# [Task item]
Retype the records below from their first line through the line containing "Jahres 2019, präsentiert die farbenfrohen und", and include nothing else.

# [Material provided]
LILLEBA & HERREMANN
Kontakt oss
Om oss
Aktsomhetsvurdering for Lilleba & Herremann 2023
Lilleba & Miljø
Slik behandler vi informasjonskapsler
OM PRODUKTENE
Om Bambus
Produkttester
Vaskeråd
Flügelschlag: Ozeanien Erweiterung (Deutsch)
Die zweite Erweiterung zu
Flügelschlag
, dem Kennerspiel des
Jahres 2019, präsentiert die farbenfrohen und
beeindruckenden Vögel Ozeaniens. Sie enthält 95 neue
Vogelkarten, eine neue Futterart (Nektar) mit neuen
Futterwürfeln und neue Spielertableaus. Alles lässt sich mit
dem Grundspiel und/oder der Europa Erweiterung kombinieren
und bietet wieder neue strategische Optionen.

# [Response to the exercise]
LILLEBA & HERREMANN
Kontakt oss
Om oss
Aktsomhetsvurdering for Lilleba & Herremann 2023
Lilleba & Miljø
Slik behandler vi informasjonskapsler
OM PRODUKTENE
Om Bambus
Produkttester
Vaskeråd
Flügelschlag: Ozeanien Erweiterung (Deutsch)
Die zweite Erweiterung zu
Flügelschlag
, dem Kennerspiel des
Jahres 2019, präsentiert die farbenfrohen und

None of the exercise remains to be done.